Modifications in animals are no less varied. Changes in the physique of fish are known depending on the nature of the reservoir. For example, in lakes and slow rivers (i.e. in large bodies of water), crucian carp are larger and rounder. In ponds and small marshy lakes, the fish are much smaller and have an elongated body.

In chickens, egg production changes under the influence of daylight hours; in cattle and horses with large physical activity muscle volume increases, lung volume increases, blood circulation increases.

Of particular interest is modification variability in humans. To evaluate it, a very effective twin method. Studies performed on twins have demonstrated huge role heredity in the development of the organism. Identical twins brought up in different environments have striking physical and psychological similarities, although differences in upbringing, of course, leave an imprint on their intellectual abilities and behavior.

In most cases, the modification represents a beneficial adaptive response of the organism, i.e. is adaptive in nature. Plants growing in the shade have large leaf blades to maximize the capture of solar energy. In arid areas, plants, on the contrary, decrease leaf blade, the number of stomata decreases, the epidermis thickens, i.e. signs appear that protect plants from moisture loss.

The change in color in many insects, fish, and amphibians, depending on their habitat, either has a protective function or, conversely, helps to lie in wait for prey. A person has a tan - defensive reaction against insolation.

The adaptive nature is usually inherent in modifications that are caused by the influence of ordinary environmental factors. If the body comes under the influence of an unusual factor or the intensity of the usual one sharply increases, then non-adaptive modifications may occur, often having the nature of deformities. Such changes are called morphoses. They are often caused by chemicals and radiation. For example, when seeds are irradiated, they grow into seedlings with wrinkled leaves, cotyledons of different shapes, and uneven green color. Drosophila sometimes develop real monsters when irradiated.

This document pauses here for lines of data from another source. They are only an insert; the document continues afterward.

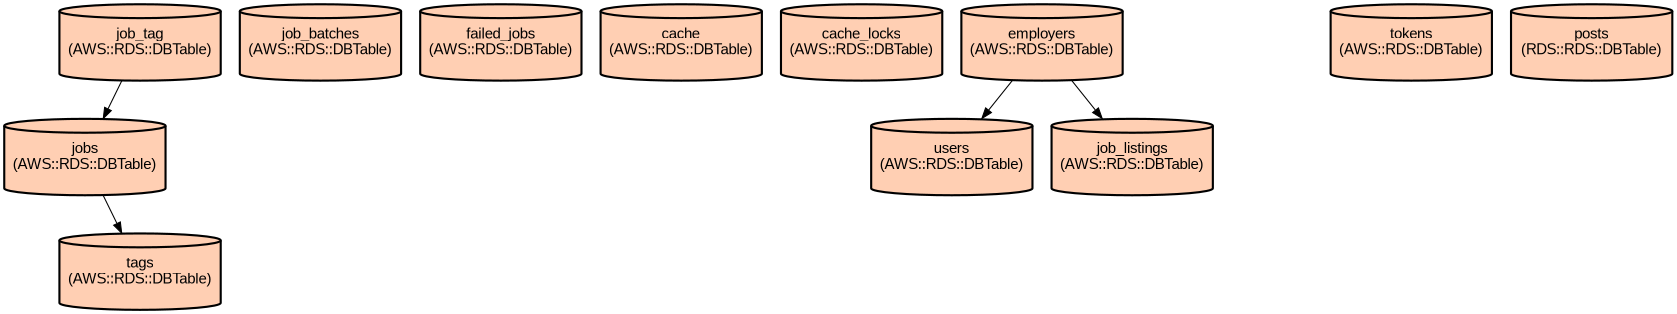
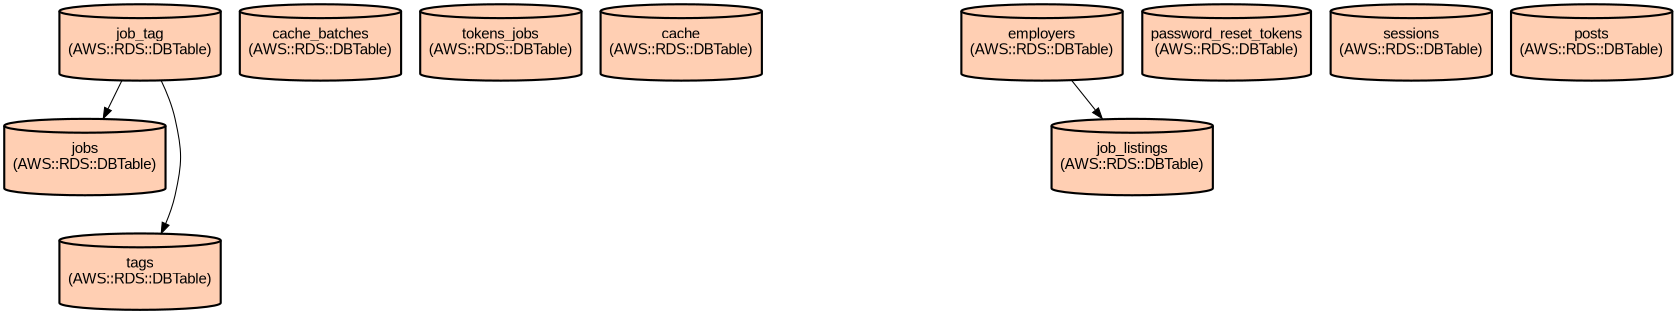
  digraph {
    node [color=black fillcolor="#FFCFB3" fontname=Arial shape=cylinder style="filled,bold,rounded"]
    n1 [height=1 label="jobs\n(AWS::RDS::DBTable)"]
-   n2 [height=1 label="job_batches\n(AWS::RDS::DBTable)"]
-   n3 [height=1 label="failed_jobs\n(AWS::RDS::DBTable)"]
+   n2 [height=1 label="cache_batches\n(AWS::RDS::DBTable)"]
+   n3 [height=1 label="tokens_jobs\n(AWS::RDS::DBTable)"]
    n4 [height=1 label="cache\n(AWS::RDS::DBTable)"]
-   n5 [height=1 label="cache_locks\n(AWS::RDS::DBTable)"]
-   n6 [height=1 label="users\n(AWS::RDS::DBTable)"]
-   n8 [height=1 label="tokens\n(AWS::RDS::DBTable)"]
+   n7 [height=1 label="password_reset_tokens\n(AWS::RDS::DBTable)"]
+   n8 [height=1 label="sessions\n(AWS::RDS::DBTable)"]
    n9 [height=1 label="tags\n(AWS::RDS::DBTable)"]
    n10 [height=1 label="job_tag\n(AWS::RDS::DBTable)"]
    n11 [height=1 label="employers\n(AWS::RDS::DBTable)"]
    n12 [height=1 label="job_listings\n(AWS::RDS::DBTable)"]
-   n13 [height=1 label="posts\n(RDS::RDS::DBTable)"]
+   n13 [height=1 label="posts\n(AWS::RDS::DBTable)"]
    n10 -> n1
-   n1 -> n9
-   n11 -> n6
+   n10 -> n9
    n11 -> n12
  }
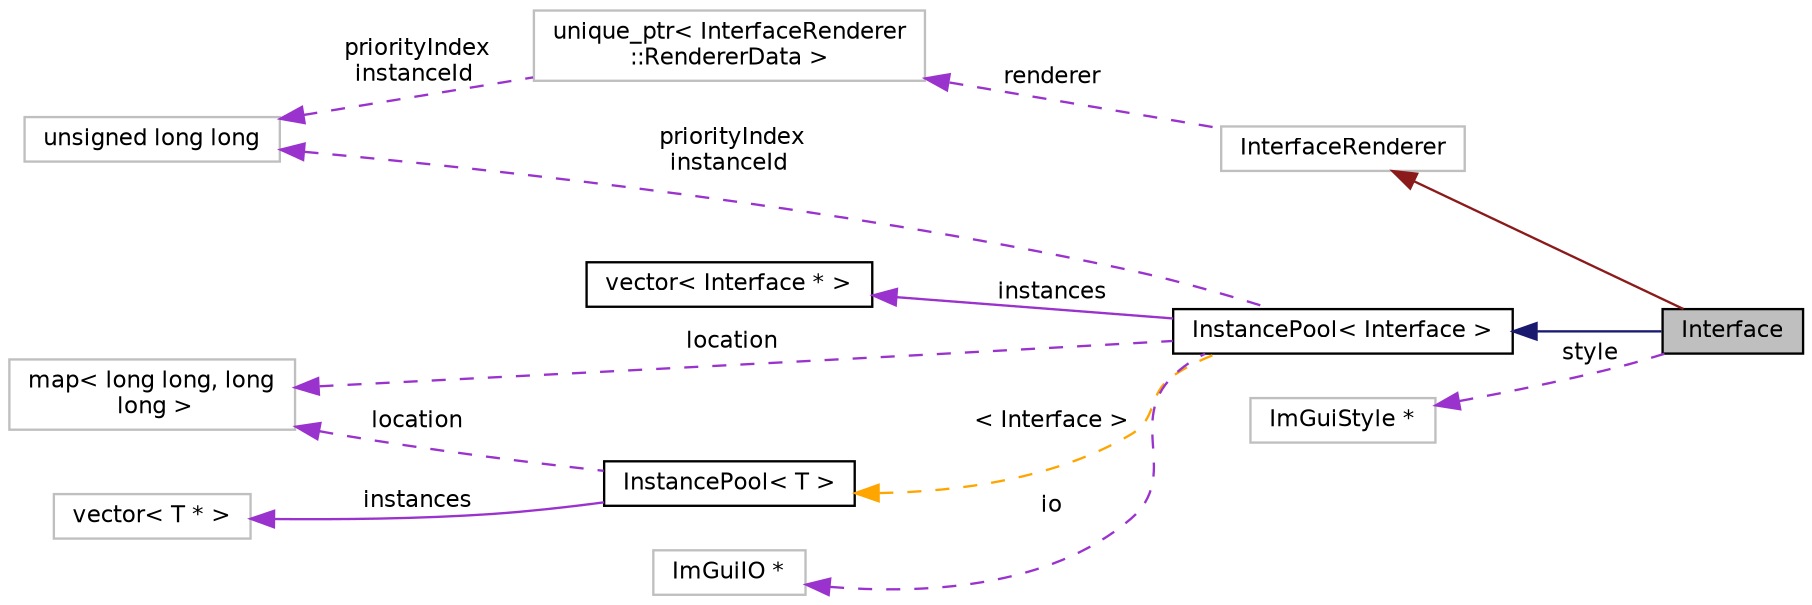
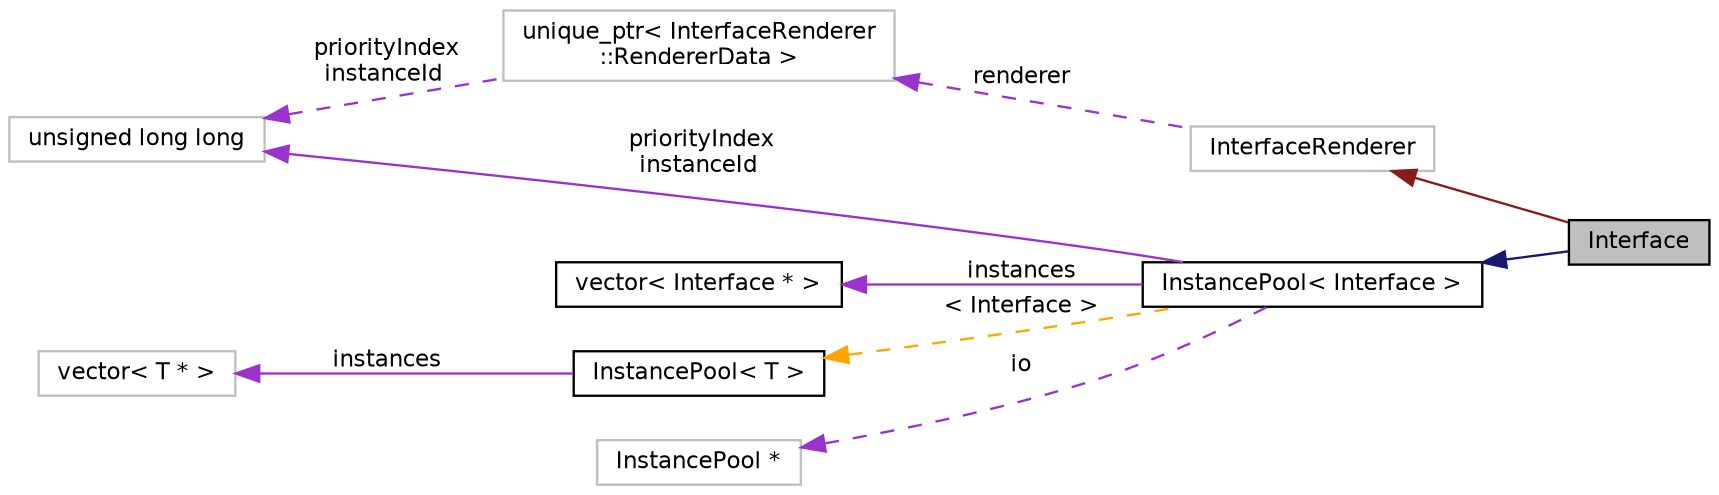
  digraph {
    rankdir=LR
    node [color=grey75 fillcolor=white fontname=Helvetica fontsize=10 shape=record style=filled]
    edge [color=darkorchid3 dir=back fontname=Helvetica fontsize=10 labelfontname=Helvetica labelfontsize=10 style=dashed]
    n1 [color=black fillcolor=grey75 fontcolor=black height=0.2 label=Interface width=0.4]
    n2 [height=0.2 label=InterfaceRenderer width=0.4]
    n3 [height=0.2 label="unique_ptr\< InterfaceRenderer\l::RendererData \>" width=0.4]
    n4 [color=black height=0.2 label="InstancePool\< Interface \>" width=0.4]
    n5 [color=black height=0.2 label="vector\< Interface * \>" width=0.4]
    n6 [height=0.2 label="unsigned long long" width=0.4]
    n7 [color=black height=0.2 label="InstancePool\< T \>" width=0.4]
-   n8 [height=0.2 label="map\< long long, long\l long \>" width=0.4]
    n9 [height=0.2 label="vector\< T * \>" width=0.4]
-   n10 [height=0.2 label="ImGuiStyle *" width=0.4]
-   n11 [height=0.2 label="ImGuiIO *" width=0.4]
+   n11 [height=0.2 label="InstancePool *" width=0.4]
    n2 -> n1 [color=firebrick4 style=solid]
    n3 -> n2 [label=" renderer"]
    n4 -> n1 [color=midnightblue style=solid]
    n5 -> n4 [label=" instances" style=solid]
    n6 -> n3 [label=" priorityIndex\ninstanceId"]
-   n6 -> n4 [label=" priorityIndex\ninstanceId"]
+   n6 -> n4 [label=" priorityIndex\ninstanceId" style=solid]
    n7 -> n4 [color=orange label=" \< Interface \>"]
-   n8 -> n4 [label=" location"]
-   n8 -> n7 [label=" location"]
    n9 -> n7 [label=" instances" style=solid]
-   n10 -> n1 [label=" style"]
    n11 -> n4 [label=" io"]
  }
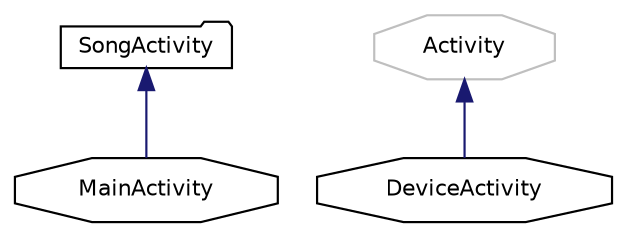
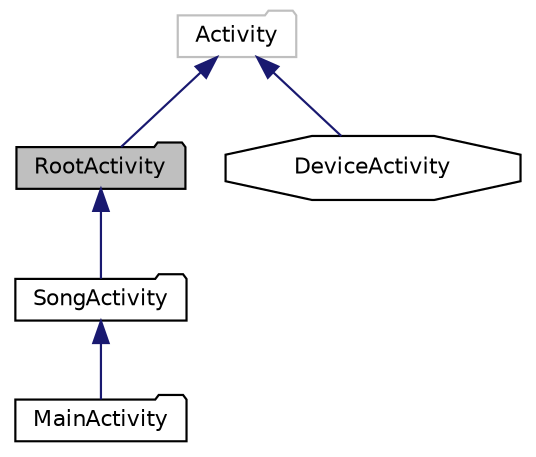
  digraph {
    node [color=black fillcolor=white fontname=Helvetica fontsize=10 shape=folder style=filled]
    edge [color=midnightblue dir=back fontname=Helvetica fontsize=10 labelfontname=Helvetica labelfontsize=10 style=solid]
+   n1 [fillcolor=grey75 fontcolor=black height=0.2 label=RootActivity width=0.4]
    n2 [height=0.2 label=SongActivity width=0.4]
    n3 [height=0.2 label=DeviceActivity shape=octagon width=0.4]
-   n4 [height=0.2 label=MainActivity shape=octagon width=0.4]
-   n5 [color=grey75 height=0.2 label=Activity shape=octagon width=0.4]
+   n4 [height=0.2 label=MainActivity width=0.4]
+   n5 [color=grey75 height=0.2 label=Activity width=0.4]
+   n1 -> n2
    n2 -> n4
+   n5 -> n1
    n5 -> n3
  }
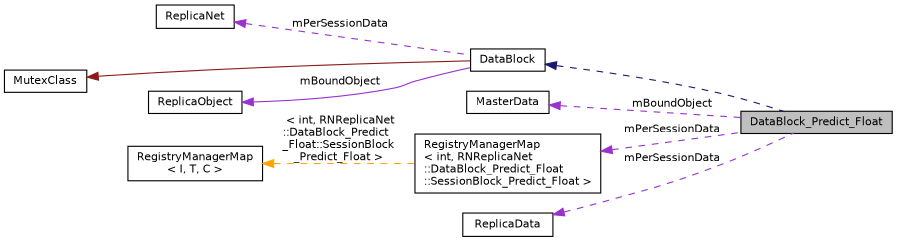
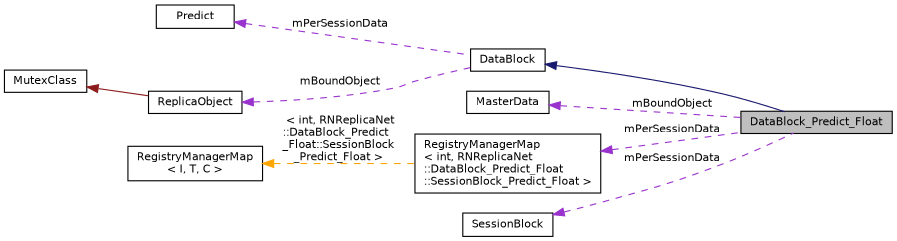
  digraph {
    rankdir=LR
    node [color=black fillcolor=white fontname=Helvetica fontsize=10 shape=record style=filled]
    edge [color=darkorchid3 dir=back fontname=Helvetica fontsize=10 labelfontname=Helvetica labelfontsize=10 style=dashed]
    n1 [fillcolor=grey75 fontcolor=black height=0.2 label=DataBlock_Predict_Float width=0.4]
    n2 [height=0.2 label=DataBlock width=0.4]
-   n3 [height=0.2 label=ReplicaNet width=0.4]
+   n3 [height=0.2 label=Predict width=0.4]
    n4 [height=0.2 label=ReplicaObject width=0.4]
    n5 [height=0.2 label=MutexClass width=0.4]
    n6 [height=0.2 label=MasterData width=0.4]
    n7 [height=0.2 label="RegistryManagerMap\l\< int, RNReplicaNet\l::DataBlock_Predict_Float\l::SessionBlock_Predict_Float \>" width=0.4]
    n8 [height=0.2 label="RegistryManagerMap\l\< I, T, C \>" width=0.4]
-   n9 [height=0.2 label=ReplicaData width=0.4]
-   n2 -> n1 [color=midnightblue]
+   n9 [height=0.2 label=SessionBlock width=0.4]
+   n2 -> n1 [color=midnightblue style=solid]
    n3 -> n2 [label=" mPerSessionData"]
-   n4 -> n2 [label=" mBoundObject" style=solid]
-   n5 -> n2 [color=firebrick4 style=solid]
+   n4 -> n2 [label=" mBoundObject"]
+   n5 -> n4 [color=firebrick4 style=solid]
    n6 -> n1 [label=" mBoundObject"]
    n7 -> n1 [label=" mPerSessionData"]
    n8 -> n7 [color=orange label=" \< int, RNReplicaNet\l::DataBlock_Predict\l_Float::SessionBlock\l_Predict_Float \>"]
    n9 -> n1 [label=" mPerSessionData"]
  }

In plants, morphoses often occur as a result of an excess or deficiency of a substance in the soil, most often a microelement. Thus, a lack of copper causes severe tillering in cereals. In this case, the inflorescences do not come out of the leaf wrappers and dry out. In fish fry developing in water mixed with lithium chloride, only one eye located in the middle is formed.

Some modifications that occur under the influence of radiation, extreme temperatures and other potent factors mimic specific mutations. Thus, under the influence of the temperature shock to which Drosophila pupae were exposed, flies with curved wings, notched wings, and short wings appeared, indistinguishable from flies of some mutant lines. Such modifications are called phenocopies.

The adaptive nature of modifications is due to the norm of the genotype reaction, which allows a trait to change without disturbing the structure of the corresponding gene (i.e., without mutation). The wider the reaction norm, the higher the adaptive potential of an individual, population or species.

Unlike mutations, modifications have varying degrees of persistence. Many modifications disappear soon after the factor that caused them (for example, tanning) ceases to act. Others may persist throughout the life of the individual. For example, people who suffered from rickets in childhood due to a lack of vitamin D may remain bow-legged for the rest of their lives.

Sometimes there is an aftereffect of modifications. Thus, in mammals, offspring carried by an exhausted mother are smaller and weaker than normal. However, this influence quickly disappears if the factor that caused the modification in the mother is eliminated.

It is very rare that modifications persist for several generations. This is observed only during vegetative or parthenogenetic propagation. Long-term modifications have been described in unicellular algae and protozoa. For example, resistance to increased concentrations of arsenic in the slipper ciliate persisted for 10.5 months, after which it decreased to the initial level. The mechanism of long-term modifications is not entirely clear.